After losing the Democratic and union establishment, Traficant also suffered in public opinion after his conviction. But Binning, the YSU professor, says his support actually bounced up after last week's ethics hearing, when one of the defense witnesses testified that the feds were so eager to nab Traficant that they had tried to force him to provide false evidence against the congressman.

One juror has said that he wouldn't have voted to convict Traficant had that witness testified in court. That sentiment is winning favor in Youngstown among those who can't forget Traficant's defense of the area's steelworkers - and can't help wondering whether their hometown boy will do more time for his crimes than the Enron honchos and the accountants who aided them.

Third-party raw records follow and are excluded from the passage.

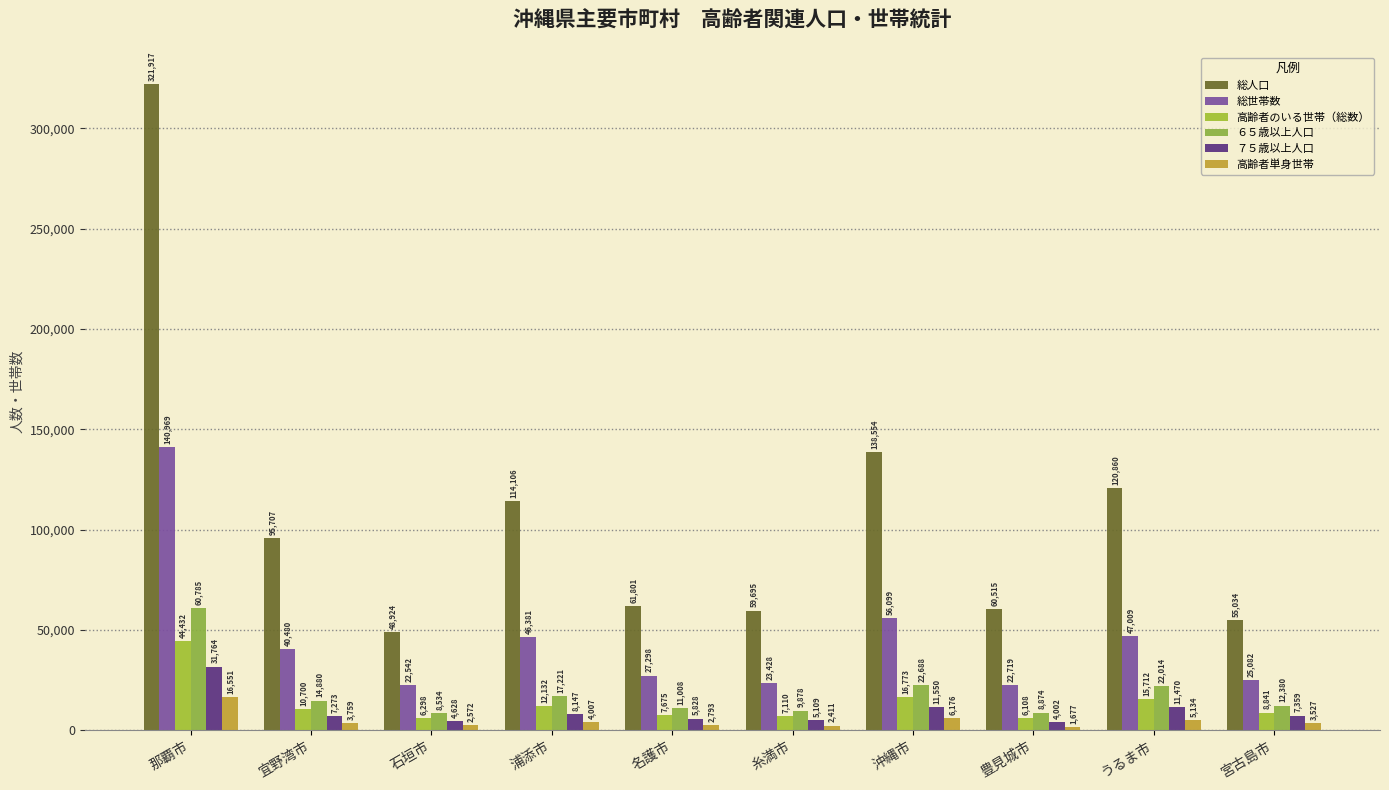

Between 浦添市 and 沖縄市, which is larger?

沖縄市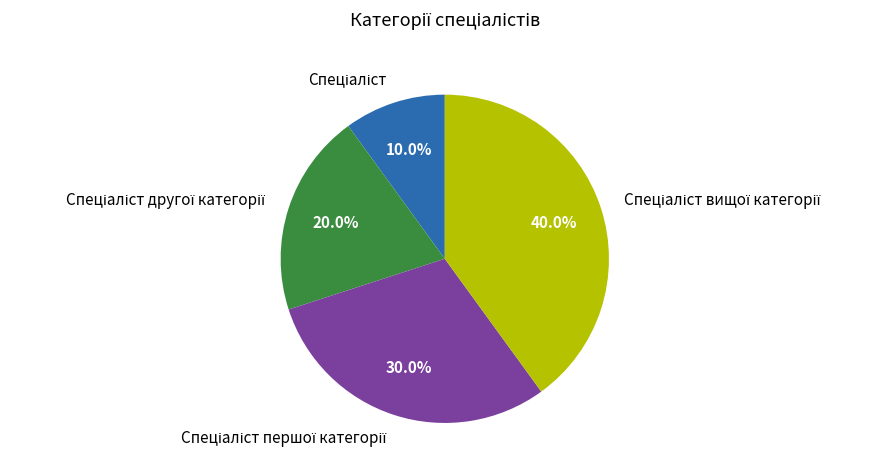

Is there any slice that represents more than half of the pie?

No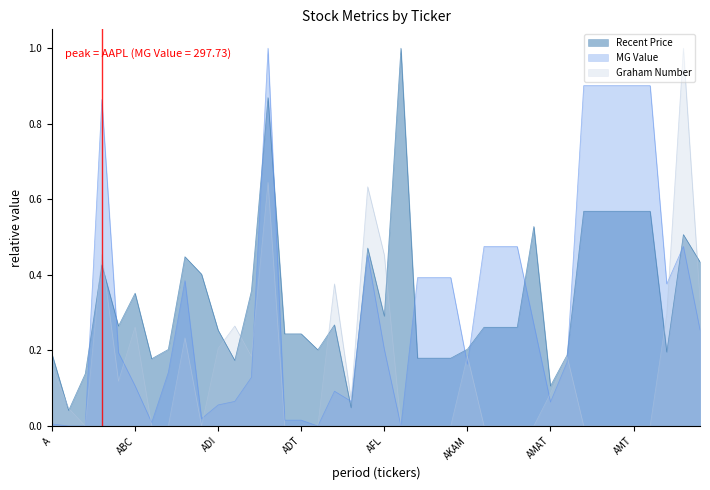

Reading right to left, extract all data points from this chart.

Recent Price: AON=0.4	ANTM=0.5	AN=0.2	AMZN=0.6	AMT=0.6	AMP=0.6	AMGN=0.6	AMG=0.6	AME=0.2	AMAT=0.1	ALXN=0.5	ALTR=0.3	ALLE=0.3	ALL=0.3	AKAM=0.2	AIZ=0.2	AIV=0.2	AIG=0.2	AGN=1.0	AFL=0.3	AET=0.5	AES=0.0	AEP=0.3	AEE=0.2	ADT=0.2	ADSK=0.2	ADS=0.9	ADP=0.4	ADM=0.2	ADI=0.3	ADBE=0.4	ACN=0.4	ACE=0.2	ABT=0.2	ABC=0.4	ABBV=0.3	AAPL=0.4	AAL=0.1	AA=0.0	A=0.2
MG Value: AON=0.3	ANTM=0.5	AN=0.4	AMZN=0.9	AMT=0.9	AMP=0.9	AMGN=0.9	AMG=0.9	AME=0.2	AMAT=0.1	ALXN=0.3	ALTR=0.5	ALLE=0.5	ALL=0.5	AKAM=0.2	AIZ=0.4	AIV=0.4	AIG=0.4	AGN=0.0	AFL=0.2	AET=0.5	AES=0.1	AEP=0.1	AEE=0.0	ADT=0.0	ADSK=0.0	ADS=1.0	ADP=0.1	ADM=0.1	ADI=0.1	ADBE=0.0	ACN=0.4	ACE=0.1	ABT=0.0	ABC=0.1	ABBV=0.2	AAPL=0.9	AAL=0.0	AA=0.0	A=0.0
Graham Number: AON=0.3	ANTM=1.0	AN=0.3	AMZN=0.0	AMT=0.0	AMP=0.0	AMGN=0.0	AMG=0.0	AME=0.2	AMAT=0.1	ALXN=0.0	ALTR=0.0	ALLE=0.0	ALL=0.0	AKAM=0.2	AIZ=0.0	AIV=0.0	AIG=0.0	AGN=0.0	AFL=0.5	AET=0.6	AES=0.1	AEP=0.4	AEE=0.0	ADT=0.0	ADSK=0.0	ADS=0.6	ADP=0.2	ADM=0.3	ADI=0.2	ADBE=0.0	ACN=0.2	ACE=0.0	ABT=0.0	ABC=0.3	ABBV=0.1	AAPL=0.5	AAL=0.0	AA=0.0	A=0.2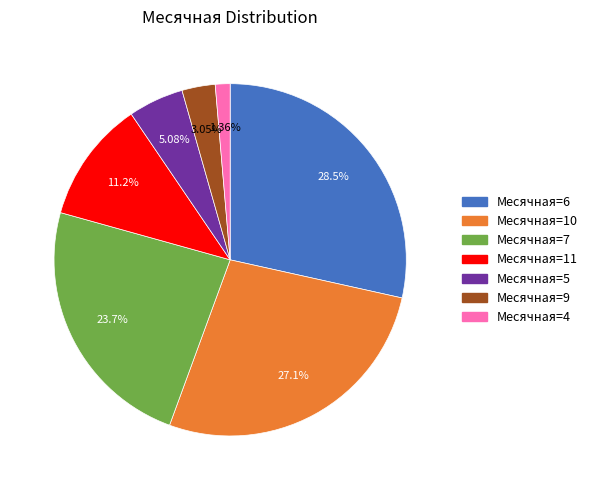

Does any single category account for the majority?

No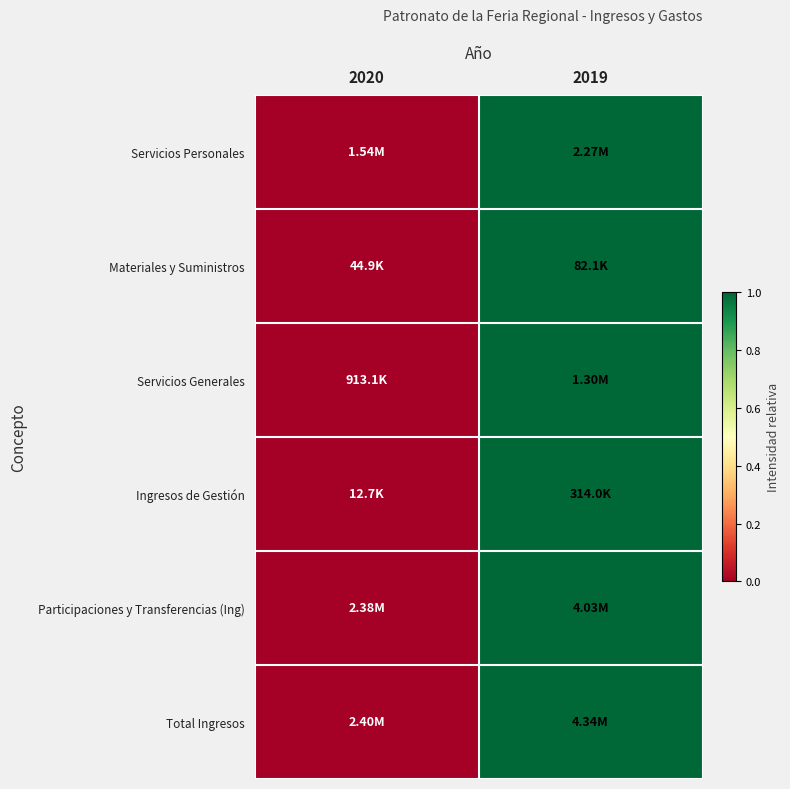

At which category is the sum across all series the highest?

2019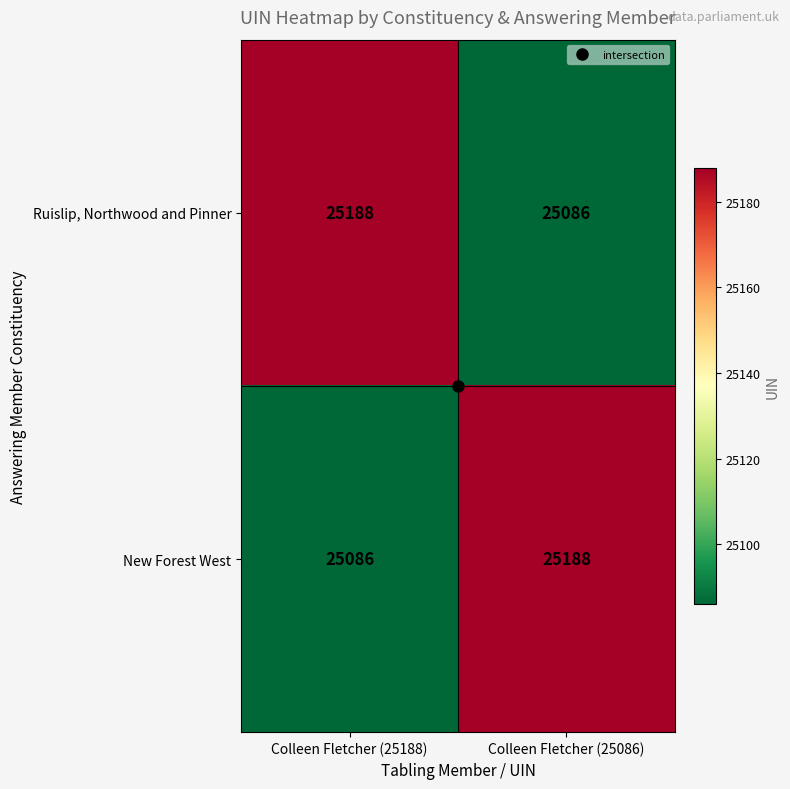

What is the difference between the maximum and minimum values in the Ruislip, Northwood and Pinner series?

102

"He's not wanted up there [in Washington]," says Sayers. "Here comes Jim Traficant, with old suits and wigged-out hair getting mouthy. He upset the wrong people, and they went after him. If they want to take him down, they should look at everybody else up there. Without him, it doesn't seem like there's anybody who's going to care about a small community."

That he managed to win his last race in 2000, even after the federal investigation against him had become front-page news, is a sign of his ballot-box prowess. And while recent redistricting as well as Traficant's rightward tilt in the last two years will cut into his support, local experts -- including Youngstown Vindicator columnist Bertram de Souza and YSU's Russo -- are still predicting that Traficant will net 20 percent of the vote, or more, in the four-way race.

"The important thing to realize is he's not leaving," said Wood. "As long as he's drawing a breath, Jim Traficant will be making news in the Mahoning Valley."

Others, however, sense the passing of an era, and some of them can't help but be wistful.

One person who will miss him is Vindicator political reporter David Skolnick. "Traficant's a full-time beat at times," he says. "You never know what he's going to do, what he's going to say. He has never taken a phone call from me in my entire time covering him. He's completely inaccessible. You don't dare call him at home. You don't dare visit him at home.

"But it's a rare opportunity to cover someone that colorful and engaging. It makes being a reporter very interesting. Whoever replaces him, even if they're a superior congressman, it's not going to be the same. It's going to be back to boring stories about God-only-knows-what."


By Pamela Burdman

Pamela Burdman is a freelance writer in San Francisco.